*PROMPT 1*: In the worked solution to the rational equation, what is the factored form of the trinomial equation?

*TEXT SEGMENT*:
◇ ◇ ◇

Answer
$\left\{-6,-2\right\}$
Work Step by Step
Multiplying by the $LCD=
x
,$ the given equation $
\dfrac{-12}{x}=x+8
,$ is equivalent to
\begin{align*}\require{cancel}
x\left(\dfrac{-12}{x}\right)&=(x+8)x
\\\\
-12&=x^2+8x
\\
0&=x^2+8x+12
\\
x^2+8x+12&=0
.\end{align*}
Using the factoring of trinomials, the factored form of the equation above is
\begin{align*}
(x+6)(x+2)&=0
.\end{align*}
Equating each factor to zero (Zero Product Property) and solving for the variable, then
\begin{array}{l|r}
x+6=0 & x+2=0
\\
x=-6 & x=-2
.\end{array}
Checking the solutions in the given equation results to
\begin{array}{l|r}
\text{If }x=-6: & \text{If }x=-2:
\\\\
\dfrac{-12}{-6}\overset{?}=-6+8 &
\dfrac{-12}{-2}\overset{?}=-2+8
\\\\
2\overset{\checkmark}=2 &
6\overset{\checkmark}=6
.\end{array}
Since both solutions satisfy the given equation, then the solution set of the equation $
\dfrac{-12}{x}=x+8
$ is $\left\{-6,-2\right\}$.

◇ ◇ ◇

*DATASET RECORDS*:

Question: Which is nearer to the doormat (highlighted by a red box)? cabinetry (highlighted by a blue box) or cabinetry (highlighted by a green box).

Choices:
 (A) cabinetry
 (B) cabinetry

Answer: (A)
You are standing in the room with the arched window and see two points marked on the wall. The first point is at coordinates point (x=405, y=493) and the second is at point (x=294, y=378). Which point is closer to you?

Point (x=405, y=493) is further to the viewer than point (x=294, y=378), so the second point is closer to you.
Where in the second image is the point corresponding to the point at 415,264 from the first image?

◇ ◇ ◇

*PROMPT 2*: Duplicate the part of the records that opens with the line containing "Point (x=405, y=493) is" and closes at the end of the records. Include both of those end points.

*RESPONSE 1*: (x+6)(x+2)=0

*RESPONSE 2*:
Point (x=405, y=493) is further to the viewer than point (x=294, y=378), so the second point is closer to you.
Where in the second image is the point corresponding to the point at 415,264 from the first image?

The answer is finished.